At least 15 other senior officials have also left GoAir in the past 15 months, including its chief operating officer Jyri Strandman, who quit in October 2018. Chief commercial officer (CCO) Manish Ranega left the airline in August 2018, and in October, CFO Sanjay Gupta quit after seven months in the post over performance-related issues. Several vice presidents, departmental heads and general managers, have also resigned.

From family grounds to personal issues, the executives have cited various reasons for their departures.

Overworked crew

GoAir is also battling the problem of staff shortage, which has left its current employees overworked.
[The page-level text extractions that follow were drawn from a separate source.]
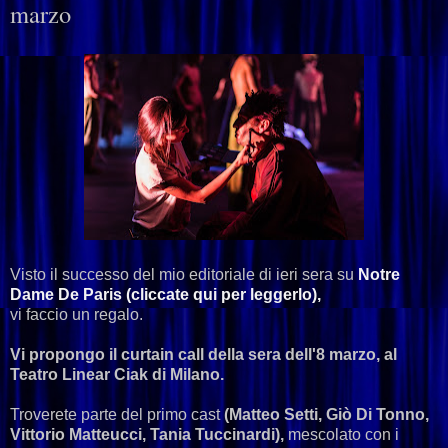
marzo
Visto il successo del mio editoriale di ieri sera su
Notre
Dame De Paris (cliccate qui per leggerlo),
vi faccio un regalo.
Vi propongo il curtain call della sera dell'8 marzo, al
Teatro Linear Ciak di Milano.
Troverete parte del primo cast
(Matteo Setti, Giò Di Tonno,
Vittorio Matteucci, Tania Tuccinardi),
mescolato con i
On Dec. 23, the sector regulator, Directorate General of Civil Aviation (DGCA), cracked down on GoAir for pushing pilots and cabin crew to work in excess of their stipulated hours, a report in The Economic Times newspaper reported. “The inquiry is on and innumerable violations have been found of a serious nature. The airline has been asked to fix them,” the newspaper quoted an official as saying.

The airline acknowledged in a statement yesterday that it experienced extensive flight delays as its crew approached its flight duty time limits (FDTL) in the last two to three days.
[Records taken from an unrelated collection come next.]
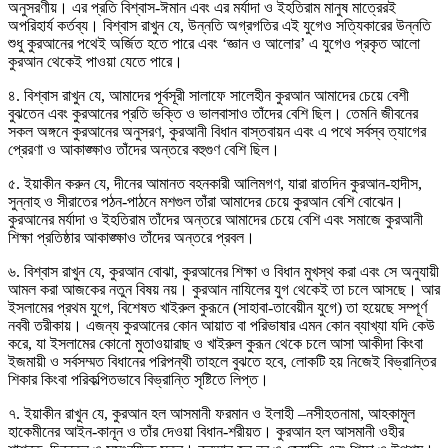
অনুসরণীয়। এর প্রতি বিশ্বাস-ঈমান এবং এর মর্যাদা ও ইহতিরাম মানুষ মাত্রেরই
অপরিহার্য কর্তব্য। বিশ্বাস রাখুন যে, উন্নতি অগ্রগতির এই যুগেও সত্যিকারের উন্নতি
শুধু কুরআনের পথেই অর্জিত হতে পারে এবং ‘জ্ঞান ও আলোর’ এ যুগেও প্রকৃত আলো
কুরআন থেকেই পাওয়া যেতে পারে।
৪. বিশ্বাস রাখুন যে, আমাদের পূর্বসূরী সালাফে সালেহীন কুরআন আমাদের চেয়ে বেশী
বুঝতেন এবং কুরআনের প্রতি ভক্তি ও ভালবাসাও তাঁদের বেশি ছিল। তেমনি জীবনের
সকল অঙ্গনে কুরআনের অনুসরণ, কুরআনী বিধান বাস্তবায়ন এবং এ পথে সর্বস্ব ত্যাগের
প্রেরণা ও আকাঙ্ক্ষাও তাঁদের অন্তরে বহুগুণ বেশি ছিল।
৫. ইয়াকীন করুন যে, দীনের আমানত বহনকারী আলিমগণ, যারা রাতদিন কুরআন-হাদীস,
সুন্নাহ ও সীরাতের পঠন-পাঠনে মশগুল তাঁরা আমাদের চেয়ে কুরআন বেশি বোঝেন।
কুরআনের মর্যাদা ও ইহতিরাম তাঁদের অন্তরে আমাদের চেয়ে বেশি এবং সমাজে কুরআনী
শিক্ষা প্রতিষ্ঠার আকাঙ্ক্ষাও তাঁদের অন্তরে প্রবল।
৬. বিশ্বাস রাখুন যে, কুরআন বোঝা, কুরআনের শিক্ষা ও বিধান মুখস্থ করা এবং সে অনুযায়ী
আমল করা আজকের নতুন বিষয় নয়। কুরআন নাযিলের যুগ থেকেই তা চলে আসছে। আর
ইসলামের প্রথম যুগে, বিশেষত খাইরুল কুরূনে (সাহাবা-তাবেয়ীন যুগে) তা হয়েছে সম্পূর্ণ
নববী তরীকায়। এজন্য কুরআনের কোন আয়াত বা পরিভাষার এমন কোন ব্যাখ্যা যদি কেউ
করে, যা ইসলামের কোনো মুতাওয়ারাছ ও খাইরুল কুরূন থেকে চলে আসা আকীদা কিংবা
ইজমায়ী ও সর্বসম্মত বিধানের পরিপন্থী তাহলে বুঝতে হবে, লোকটি হয় নিজেই বিভ্রান্তির
শিকার কিংবা পরিকল্পিতভাবে বিভ্রান্তি সৃষ্টিতে লিপ্ত।
৭. ইয়াকীন রাখুন যে, কুরআন হল আসমানী ফরমান ও ইলাহী –নসীহতনামা, আহকামুল
হাকেমীনের আইন-কানূন ও তাঁর দেওয়া বিধান-শরীয়ত। কুরআন হল আসমানী ওহীর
FDTL stipulates the maximum flying hours, number of landings and takeoffs allowed in a day, week or month. The airline needs to hire more pilots and crew as it looks to expand.

Engine issues

Glitches in P&W engines are also giving GoAir a hard time.
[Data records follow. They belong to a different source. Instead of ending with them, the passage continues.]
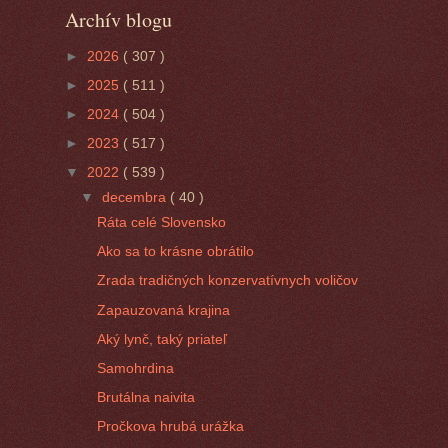
Archív blogu
►
2026
( 307 )
►
2025
( 511 )
►
2024
( 504 )
►
2023
( 517 )
▼
2022
( 539 )
▼
decembra
( 40 )
Ráta celé Slovensko
Ako sa to krásne obrátilo
Zrada tradičných konzervatívnych voličov
Zapauzovaná krajina
Aký lynč, taký priateľ
Samohrdina
Brutálna naivita
Pročkova hrubá urážka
On Dec. 23, a GoAir-operated Airbus A320neo aircraft that had taken off from Guwahati for Kolkata was forced to turn back because of engine snags. This was the second such incident in as many days. A GoAir A320neo aircraft flying from Mumbai to Chandigarh on Dec. 22 had to make an emergency landing because of engine vibrations. The incidents have stoked fresh safety concerns.

DGCA had earlier asked GoAir, and IndiGo, to modify the glitch-prone P&W engines. Both airlines are expected to replace the engines. “GoAir will abide by and comply with the directives of DGCA and complete the modifications of Pratt & Whitney engines before January 31, 2020,” GoAir said yesterday.

Short-lived woes?

Despite the issues, experts say the airline’s worries will be short-lived.

“GoAir’s problems are not financial in nature, unlike what its rivals are experiencing,” said Martin. He expects the situation to get better once new aircraft and pilots are inducted.

“It (GoAir) is experiencing operational problems. An airline like Air India has a leadership, but it is still struggling,” said Harsh Vardhan, chairman of the Delhi-based Starair Consulting.

Vardhan, however, warned that if the airline does not fix these immediately, it could jeopardise its plans for an initial public offering (IPO). The airline is currently looking to hire advisors for its IPO, according to media reports.